#### THE PROBLEM
Two lines mark the range in the entries below: the one holding "mixing bowl: present [575,315,736,407]" and the one holding "wall art: present [172,56,242,131]". Set down those two and all lines between them, exactly.

#### Paired box coordinates
══════

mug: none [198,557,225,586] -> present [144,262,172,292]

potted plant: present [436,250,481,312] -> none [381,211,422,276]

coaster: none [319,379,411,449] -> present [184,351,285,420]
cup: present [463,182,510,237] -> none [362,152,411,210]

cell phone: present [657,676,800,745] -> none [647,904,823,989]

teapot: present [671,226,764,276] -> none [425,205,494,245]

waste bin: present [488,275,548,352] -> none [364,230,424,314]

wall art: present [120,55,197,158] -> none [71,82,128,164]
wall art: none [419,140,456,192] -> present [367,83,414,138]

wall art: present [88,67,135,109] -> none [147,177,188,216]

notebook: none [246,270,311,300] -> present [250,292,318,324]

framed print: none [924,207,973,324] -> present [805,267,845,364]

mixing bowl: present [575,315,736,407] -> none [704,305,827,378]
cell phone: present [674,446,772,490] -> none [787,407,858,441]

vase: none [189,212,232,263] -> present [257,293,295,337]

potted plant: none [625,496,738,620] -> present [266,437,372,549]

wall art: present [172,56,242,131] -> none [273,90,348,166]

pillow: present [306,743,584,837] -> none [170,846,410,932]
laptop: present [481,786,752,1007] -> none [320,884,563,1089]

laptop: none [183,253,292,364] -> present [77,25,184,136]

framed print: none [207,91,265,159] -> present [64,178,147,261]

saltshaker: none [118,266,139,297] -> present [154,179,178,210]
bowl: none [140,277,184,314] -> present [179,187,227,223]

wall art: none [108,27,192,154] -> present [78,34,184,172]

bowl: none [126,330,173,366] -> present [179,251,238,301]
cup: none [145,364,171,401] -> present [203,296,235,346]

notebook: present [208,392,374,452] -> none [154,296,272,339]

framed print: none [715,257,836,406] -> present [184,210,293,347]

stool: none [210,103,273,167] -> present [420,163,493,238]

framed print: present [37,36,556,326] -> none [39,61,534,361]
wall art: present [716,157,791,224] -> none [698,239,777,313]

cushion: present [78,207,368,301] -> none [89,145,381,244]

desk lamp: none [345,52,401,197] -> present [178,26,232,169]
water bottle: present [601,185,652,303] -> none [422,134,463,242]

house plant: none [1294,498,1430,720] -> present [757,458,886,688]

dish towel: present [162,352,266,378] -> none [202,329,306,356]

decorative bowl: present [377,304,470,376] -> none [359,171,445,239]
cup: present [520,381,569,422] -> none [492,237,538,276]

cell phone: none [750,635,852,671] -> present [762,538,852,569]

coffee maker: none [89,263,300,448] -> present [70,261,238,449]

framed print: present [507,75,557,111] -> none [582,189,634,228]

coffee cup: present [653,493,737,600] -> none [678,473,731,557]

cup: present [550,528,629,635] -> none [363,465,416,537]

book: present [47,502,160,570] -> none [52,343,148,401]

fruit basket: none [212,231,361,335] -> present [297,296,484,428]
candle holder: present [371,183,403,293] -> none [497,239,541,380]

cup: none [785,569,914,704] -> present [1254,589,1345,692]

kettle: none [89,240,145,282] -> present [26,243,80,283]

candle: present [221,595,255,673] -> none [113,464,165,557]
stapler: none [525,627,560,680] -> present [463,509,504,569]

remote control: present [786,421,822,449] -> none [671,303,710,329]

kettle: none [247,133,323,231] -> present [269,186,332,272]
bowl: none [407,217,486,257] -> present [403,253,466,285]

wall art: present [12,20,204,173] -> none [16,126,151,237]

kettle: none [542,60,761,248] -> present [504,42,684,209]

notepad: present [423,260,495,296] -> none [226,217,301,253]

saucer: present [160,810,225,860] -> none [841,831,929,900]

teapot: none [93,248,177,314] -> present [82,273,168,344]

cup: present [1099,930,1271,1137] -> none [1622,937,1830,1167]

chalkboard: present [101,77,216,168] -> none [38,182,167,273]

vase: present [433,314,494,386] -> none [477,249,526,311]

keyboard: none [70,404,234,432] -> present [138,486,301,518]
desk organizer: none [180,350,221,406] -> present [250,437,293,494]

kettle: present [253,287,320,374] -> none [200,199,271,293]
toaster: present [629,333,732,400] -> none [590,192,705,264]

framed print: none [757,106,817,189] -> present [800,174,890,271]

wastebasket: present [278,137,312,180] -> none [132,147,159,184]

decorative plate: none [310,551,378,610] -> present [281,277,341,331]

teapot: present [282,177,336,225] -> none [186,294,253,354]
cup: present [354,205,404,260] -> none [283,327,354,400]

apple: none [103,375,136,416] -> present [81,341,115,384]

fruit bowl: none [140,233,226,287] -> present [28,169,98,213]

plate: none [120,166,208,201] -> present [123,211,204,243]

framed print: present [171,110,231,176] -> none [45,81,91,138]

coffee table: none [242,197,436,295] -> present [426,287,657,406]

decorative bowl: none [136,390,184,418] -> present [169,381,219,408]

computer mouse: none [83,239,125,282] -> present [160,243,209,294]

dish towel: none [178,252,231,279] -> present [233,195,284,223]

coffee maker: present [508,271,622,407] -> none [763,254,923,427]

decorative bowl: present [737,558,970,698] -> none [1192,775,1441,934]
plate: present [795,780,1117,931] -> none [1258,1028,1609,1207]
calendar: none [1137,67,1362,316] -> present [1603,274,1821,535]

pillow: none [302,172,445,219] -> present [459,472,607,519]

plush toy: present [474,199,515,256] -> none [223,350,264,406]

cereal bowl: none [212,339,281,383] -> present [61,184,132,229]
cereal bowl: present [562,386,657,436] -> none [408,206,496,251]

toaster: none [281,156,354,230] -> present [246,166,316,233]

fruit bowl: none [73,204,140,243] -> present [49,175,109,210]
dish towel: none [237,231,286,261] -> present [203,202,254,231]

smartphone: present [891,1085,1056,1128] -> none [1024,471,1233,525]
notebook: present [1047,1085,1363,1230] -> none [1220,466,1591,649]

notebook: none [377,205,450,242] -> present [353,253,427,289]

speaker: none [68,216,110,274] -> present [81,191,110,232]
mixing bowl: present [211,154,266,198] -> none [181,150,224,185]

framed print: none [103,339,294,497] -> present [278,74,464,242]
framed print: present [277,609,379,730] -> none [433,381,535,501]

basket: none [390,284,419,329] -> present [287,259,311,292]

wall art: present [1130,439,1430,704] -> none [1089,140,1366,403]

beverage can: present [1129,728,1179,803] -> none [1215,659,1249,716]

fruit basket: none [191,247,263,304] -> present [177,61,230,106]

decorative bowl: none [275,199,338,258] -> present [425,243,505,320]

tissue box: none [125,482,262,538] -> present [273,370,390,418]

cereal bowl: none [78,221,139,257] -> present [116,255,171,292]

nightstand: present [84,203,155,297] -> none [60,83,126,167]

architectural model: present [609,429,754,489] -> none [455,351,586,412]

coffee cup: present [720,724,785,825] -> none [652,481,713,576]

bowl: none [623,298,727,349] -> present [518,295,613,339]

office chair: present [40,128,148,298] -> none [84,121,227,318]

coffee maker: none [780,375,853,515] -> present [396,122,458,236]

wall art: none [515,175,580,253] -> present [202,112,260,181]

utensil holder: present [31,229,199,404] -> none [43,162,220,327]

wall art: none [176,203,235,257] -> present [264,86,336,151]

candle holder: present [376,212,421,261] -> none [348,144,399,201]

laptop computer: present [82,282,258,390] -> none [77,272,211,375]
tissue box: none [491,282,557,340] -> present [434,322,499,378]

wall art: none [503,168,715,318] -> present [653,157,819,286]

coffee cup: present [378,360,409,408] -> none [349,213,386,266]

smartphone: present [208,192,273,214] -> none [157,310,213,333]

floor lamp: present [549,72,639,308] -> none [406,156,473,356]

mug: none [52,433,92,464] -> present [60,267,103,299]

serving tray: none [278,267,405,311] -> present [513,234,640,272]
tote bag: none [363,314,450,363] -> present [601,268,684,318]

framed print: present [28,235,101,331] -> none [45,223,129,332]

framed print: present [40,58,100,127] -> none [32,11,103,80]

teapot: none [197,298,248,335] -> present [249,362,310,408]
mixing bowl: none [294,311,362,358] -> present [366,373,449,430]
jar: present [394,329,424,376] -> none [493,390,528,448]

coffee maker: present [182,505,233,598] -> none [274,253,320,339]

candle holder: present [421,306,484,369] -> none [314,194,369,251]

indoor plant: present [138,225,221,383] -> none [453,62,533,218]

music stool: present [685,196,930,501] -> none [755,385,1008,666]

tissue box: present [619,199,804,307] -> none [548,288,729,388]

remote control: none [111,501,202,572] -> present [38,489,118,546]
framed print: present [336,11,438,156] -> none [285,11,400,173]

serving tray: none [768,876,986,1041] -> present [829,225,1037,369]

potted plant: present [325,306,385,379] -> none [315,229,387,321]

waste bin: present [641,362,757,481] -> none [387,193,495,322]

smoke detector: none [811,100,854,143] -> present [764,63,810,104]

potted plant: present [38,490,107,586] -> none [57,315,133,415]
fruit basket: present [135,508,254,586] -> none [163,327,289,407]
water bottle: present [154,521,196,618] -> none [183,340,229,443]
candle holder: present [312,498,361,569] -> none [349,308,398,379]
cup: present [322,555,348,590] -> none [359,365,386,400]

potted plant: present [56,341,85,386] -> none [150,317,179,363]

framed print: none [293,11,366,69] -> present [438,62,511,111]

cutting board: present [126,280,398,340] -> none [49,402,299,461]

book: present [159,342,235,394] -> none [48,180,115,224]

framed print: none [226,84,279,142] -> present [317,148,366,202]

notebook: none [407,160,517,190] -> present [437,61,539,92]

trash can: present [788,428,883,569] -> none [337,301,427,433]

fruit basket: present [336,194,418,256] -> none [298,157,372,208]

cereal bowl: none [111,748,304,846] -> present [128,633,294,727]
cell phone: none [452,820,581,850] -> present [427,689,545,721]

══════

#### EXERCISE RESULT
mixing bowl: present [575,315,736,407] -> none [704,305,827,378]
cell phone: present [674,446,772,490] -> none [787,407,858,441]

vase: none [189,212,232,263] -> present [257,293,295,337]

potted plant: none [625,496,738,620] -> present [266,437,372,549]

wall art: present [172,56,242,131] -> none [273,90,348,166]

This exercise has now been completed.